*Instructions to follow*.
Convert the material, from its first line through the line that contains "dass sich eine", into a Markdown table with the columns Row and Line, numbering each line and skipping blank lines.
----- Data provided
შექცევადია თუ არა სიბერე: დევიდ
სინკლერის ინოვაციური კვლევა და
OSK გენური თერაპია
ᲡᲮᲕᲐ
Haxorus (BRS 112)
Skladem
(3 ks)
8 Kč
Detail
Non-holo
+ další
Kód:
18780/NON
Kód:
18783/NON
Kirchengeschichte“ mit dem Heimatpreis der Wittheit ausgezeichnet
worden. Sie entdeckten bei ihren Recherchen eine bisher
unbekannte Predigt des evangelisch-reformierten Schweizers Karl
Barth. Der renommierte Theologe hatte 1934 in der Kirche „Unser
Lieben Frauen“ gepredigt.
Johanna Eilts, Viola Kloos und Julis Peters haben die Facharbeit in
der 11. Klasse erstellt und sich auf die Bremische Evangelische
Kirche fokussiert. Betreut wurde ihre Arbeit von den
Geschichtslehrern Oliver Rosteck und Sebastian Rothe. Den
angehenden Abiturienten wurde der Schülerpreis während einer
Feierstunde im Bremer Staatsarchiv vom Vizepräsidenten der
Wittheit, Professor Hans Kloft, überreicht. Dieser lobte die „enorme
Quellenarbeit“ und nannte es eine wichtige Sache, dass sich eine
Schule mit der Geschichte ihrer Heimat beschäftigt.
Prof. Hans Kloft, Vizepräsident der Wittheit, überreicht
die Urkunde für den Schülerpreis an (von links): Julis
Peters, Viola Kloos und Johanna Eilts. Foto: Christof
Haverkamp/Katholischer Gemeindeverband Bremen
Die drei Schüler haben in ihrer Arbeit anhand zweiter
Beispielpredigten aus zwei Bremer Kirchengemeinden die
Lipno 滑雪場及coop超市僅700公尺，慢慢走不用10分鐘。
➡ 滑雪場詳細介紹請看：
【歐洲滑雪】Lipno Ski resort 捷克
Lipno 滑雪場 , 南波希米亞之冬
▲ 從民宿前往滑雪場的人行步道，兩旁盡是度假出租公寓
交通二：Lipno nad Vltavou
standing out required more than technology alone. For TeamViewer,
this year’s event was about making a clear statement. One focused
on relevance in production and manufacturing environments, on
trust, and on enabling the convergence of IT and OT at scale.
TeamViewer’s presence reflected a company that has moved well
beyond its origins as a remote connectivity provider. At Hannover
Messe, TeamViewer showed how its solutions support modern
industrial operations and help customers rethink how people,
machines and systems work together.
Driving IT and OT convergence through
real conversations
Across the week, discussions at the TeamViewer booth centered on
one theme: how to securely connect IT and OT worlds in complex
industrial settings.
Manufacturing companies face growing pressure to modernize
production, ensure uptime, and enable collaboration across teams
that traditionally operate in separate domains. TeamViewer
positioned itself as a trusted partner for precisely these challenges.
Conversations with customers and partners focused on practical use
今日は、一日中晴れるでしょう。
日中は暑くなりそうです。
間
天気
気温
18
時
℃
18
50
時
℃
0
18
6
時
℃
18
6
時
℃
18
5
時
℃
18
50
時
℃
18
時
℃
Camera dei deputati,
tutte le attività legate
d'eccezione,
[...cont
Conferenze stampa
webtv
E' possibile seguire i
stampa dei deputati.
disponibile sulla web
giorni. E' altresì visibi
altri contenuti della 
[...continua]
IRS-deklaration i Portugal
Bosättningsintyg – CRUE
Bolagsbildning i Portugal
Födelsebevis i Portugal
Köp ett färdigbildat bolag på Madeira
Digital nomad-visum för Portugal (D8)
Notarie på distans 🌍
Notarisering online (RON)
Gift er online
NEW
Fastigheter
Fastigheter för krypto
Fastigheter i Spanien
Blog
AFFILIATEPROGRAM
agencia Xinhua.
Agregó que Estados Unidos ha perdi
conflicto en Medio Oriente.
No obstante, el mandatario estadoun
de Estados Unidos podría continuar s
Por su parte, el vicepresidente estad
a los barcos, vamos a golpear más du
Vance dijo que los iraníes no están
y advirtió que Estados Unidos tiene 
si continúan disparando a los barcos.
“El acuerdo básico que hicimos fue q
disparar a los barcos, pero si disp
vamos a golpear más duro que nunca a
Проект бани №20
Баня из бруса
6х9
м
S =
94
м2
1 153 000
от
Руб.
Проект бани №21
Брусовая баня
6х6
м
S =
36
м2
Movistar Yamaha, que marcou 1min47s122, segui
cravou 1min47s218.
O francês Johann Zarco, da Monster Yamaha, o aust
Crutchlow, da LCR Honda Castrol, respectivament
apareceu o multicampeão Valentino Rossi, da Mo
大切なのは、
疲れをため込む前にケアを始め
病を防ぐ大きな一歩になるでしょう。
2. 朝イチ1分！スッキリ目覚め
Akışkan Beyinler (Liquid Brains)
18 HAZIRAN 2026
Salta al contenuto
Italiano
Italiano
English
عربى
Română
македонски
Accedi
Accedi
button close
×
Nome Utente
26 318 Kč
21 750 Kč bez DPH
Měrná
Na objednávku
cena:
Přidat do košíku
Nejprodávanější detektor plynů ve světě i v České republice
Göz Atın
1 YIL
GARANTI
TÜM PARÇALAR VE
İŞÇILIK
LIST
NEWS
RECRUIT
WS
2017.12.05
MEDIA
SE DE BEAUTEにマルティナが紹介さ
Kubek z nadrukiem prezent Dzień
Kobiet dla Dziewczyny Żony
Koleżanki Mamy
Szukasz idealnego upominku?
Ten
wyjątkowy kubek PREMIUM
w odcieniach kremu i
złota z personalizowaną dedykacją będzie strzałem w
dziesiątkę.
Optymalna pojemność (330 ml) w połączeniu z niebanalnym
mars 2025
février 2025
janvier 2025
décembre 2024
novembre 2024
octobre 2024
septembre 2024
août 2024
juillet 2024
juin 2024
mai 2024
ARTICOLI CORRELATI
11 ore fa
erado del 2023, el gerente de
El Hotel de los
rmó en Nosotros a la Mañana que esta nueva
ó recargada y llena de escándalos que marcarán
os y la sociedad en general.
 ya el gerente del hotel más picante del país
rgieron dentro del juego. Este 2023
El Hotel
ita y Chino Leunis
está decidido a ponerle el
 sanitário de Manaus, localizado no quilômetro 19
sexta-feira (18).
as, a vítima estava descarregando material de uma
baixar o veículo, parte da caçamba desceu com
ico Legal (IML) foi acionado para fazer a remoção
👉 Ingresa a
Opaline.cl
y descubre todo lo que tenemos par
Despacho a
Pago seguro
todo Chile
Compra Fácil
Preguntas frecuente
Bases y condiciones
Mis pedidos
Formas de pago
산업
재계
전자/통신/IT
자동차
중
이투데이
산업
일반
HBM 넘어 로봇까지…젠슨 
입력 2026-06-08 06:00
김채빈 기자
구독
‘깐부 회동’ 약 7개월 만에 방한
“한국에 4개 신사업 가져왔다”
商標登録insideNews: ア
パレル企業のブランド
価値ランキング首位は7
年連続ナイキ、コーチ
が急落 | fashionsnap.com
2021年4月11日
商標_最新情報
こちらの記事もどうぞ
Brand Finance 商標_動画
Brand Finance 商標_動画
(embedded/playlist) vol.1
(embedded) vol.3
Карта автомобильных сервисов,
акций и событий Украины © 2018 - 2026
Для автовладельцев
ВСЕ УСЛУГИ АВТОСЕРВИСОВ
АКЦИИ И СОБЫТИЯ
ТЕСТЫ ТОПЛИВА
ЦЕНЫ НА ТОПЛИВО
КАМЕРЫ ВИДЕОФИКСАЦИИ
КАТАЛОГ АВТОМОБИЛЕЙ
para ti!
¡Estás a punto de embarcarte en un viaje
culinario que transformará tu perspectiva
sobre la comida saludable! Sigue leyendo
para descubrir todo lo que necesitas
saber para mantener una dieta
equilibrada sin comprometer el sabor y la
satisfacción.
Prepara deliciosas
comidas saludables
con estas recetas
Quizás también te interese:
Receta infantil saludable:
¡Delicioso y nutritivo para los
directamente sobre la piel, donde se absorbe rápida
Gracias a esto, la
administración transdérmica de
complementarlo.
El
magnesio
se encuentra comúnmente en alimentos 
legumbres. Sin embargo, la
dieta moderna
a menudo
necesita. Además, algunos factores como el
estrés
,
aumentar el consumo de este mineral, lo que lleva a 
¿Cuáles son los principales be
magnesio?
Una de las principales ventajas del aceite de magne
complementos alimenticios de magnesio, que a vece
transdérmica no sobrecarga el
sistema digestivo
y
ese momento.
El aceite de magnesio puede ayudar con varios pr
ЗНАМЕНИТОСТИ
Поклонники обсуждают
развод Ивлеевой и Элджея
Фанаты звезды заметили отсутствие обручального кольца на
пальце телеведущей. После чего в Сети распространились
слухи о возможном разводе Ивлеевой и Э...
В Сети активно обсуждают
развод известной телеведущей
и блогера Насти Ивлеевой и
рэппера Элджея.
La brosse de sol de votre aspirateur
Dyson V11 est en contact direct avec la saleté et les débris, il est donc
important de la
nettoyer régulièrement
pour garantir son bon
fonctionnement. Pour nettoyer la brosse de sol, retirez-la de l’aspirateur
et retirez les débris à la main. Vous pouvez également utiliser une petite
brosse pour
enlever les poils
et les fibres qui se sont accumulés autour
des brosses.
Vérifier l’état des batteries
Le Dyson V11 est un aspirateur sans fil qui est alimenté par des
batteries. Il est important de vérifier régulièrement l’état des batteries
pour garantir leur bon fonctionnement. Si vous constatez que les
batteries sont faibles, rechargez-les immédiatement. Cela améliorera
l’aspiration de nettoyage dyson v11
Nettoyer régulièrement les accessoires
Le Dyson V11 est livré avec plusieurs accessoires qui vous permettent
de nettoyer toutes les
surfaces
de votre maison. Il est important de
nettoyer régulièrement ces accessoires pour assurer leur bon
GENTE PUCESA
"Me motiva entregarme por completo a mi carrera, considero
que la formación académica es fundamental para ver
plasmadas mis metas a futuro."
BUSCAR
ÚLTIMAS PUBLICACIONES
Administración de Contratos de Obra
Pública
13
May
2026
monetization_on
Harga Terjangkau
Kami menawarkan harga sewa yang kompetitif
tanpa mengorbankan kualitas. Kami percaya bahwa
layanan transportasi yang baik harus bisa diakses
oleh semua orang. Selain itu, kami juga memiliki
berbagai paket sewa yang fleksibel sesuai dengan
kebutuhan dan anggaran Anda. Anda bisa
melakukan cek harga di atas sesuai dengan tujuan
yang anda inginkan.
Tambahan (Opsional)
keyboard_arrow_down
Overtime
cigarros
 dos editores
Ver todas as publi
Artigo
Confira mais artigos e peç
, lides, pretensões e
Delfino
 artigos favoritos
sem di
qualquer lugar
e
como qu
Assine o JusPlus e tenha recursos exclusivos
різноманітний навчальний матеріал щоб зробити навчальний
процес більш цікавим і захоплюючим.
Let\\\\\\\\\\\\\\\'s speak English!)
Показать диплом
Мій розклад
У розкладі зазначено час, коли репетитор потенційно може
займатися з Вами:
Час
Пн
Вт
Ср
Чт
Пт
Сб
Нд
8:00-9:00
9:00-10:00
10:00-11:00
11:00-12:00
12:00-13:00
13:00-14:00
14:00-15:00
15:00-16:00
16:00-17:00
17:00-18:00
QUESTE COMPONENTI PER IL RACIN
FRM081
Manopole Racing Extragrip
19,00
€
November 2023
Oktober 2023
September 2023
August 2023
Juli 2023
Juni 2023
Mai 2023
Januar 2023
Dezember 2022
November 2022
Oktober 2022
----------
*Solution for this problem*.
| Row | Line |
|---|---|
| 1 | შექცევადია თუ არა სიბერე: დევიდ |
| 2 | სინკლერის ინოვაციური კვლევა და |
| 3 | OSK გენური თერაპია |
| 4 | ᲡᲮᲕᲐ |
| 5 | Haxorus (BRS 112) |
| 6 | Skladem |
| 7 | (3 ks) |
| 8 | 8 Kč |
| 9 | Detail |
| 10 | Non-holo |
| 11 | + další |
| 12 | Kód: |
| 13 | 18780/NON |
| 14 | Kód: |
| 15 | 18783/NON |
| 16 | Kirchengeschichte“ mit dem Heimatpreis der Wittheit ausgezeichnet |
| 17 | worden. Sie entdeckten bei ihren Recherchen eine bisher |
| 18 | unbekannte Predigt des evangelisch-reformierten Schweizers Karl |
| 19 | Barth. Der renommierte Theologe hatte 1934 in der Kirche „Unser |
| 20 | Lieben Frauen“ gepredigt. |
| 21 | Johanna Eilts, Viola Kloos und Julis Peters haben die Facharbeit in |
| 22 | der 11. Klasse erstellt und sich auf die Bremische Evangelische |
| 23 | Kirche fokussiert. Betreut wurde ihre Arbeit von den |
| 24 | Geschichtslehrern Oliver Rosteck und Sebastian Rothe. Den |
| 25 | angehenden Abiturienten wurde der Schülerpreis während einer |
| 26 | Feierstunde im Bremer Staatsarchiv vom Vizepräsidenten der |
| 27 | Wittheit, Professor Hans Kloft, überreicht. Dieser lobte die „enorme |
| 28 | Quellenarbeit“ und nannte es eine wichtige Sache, dass sich eine |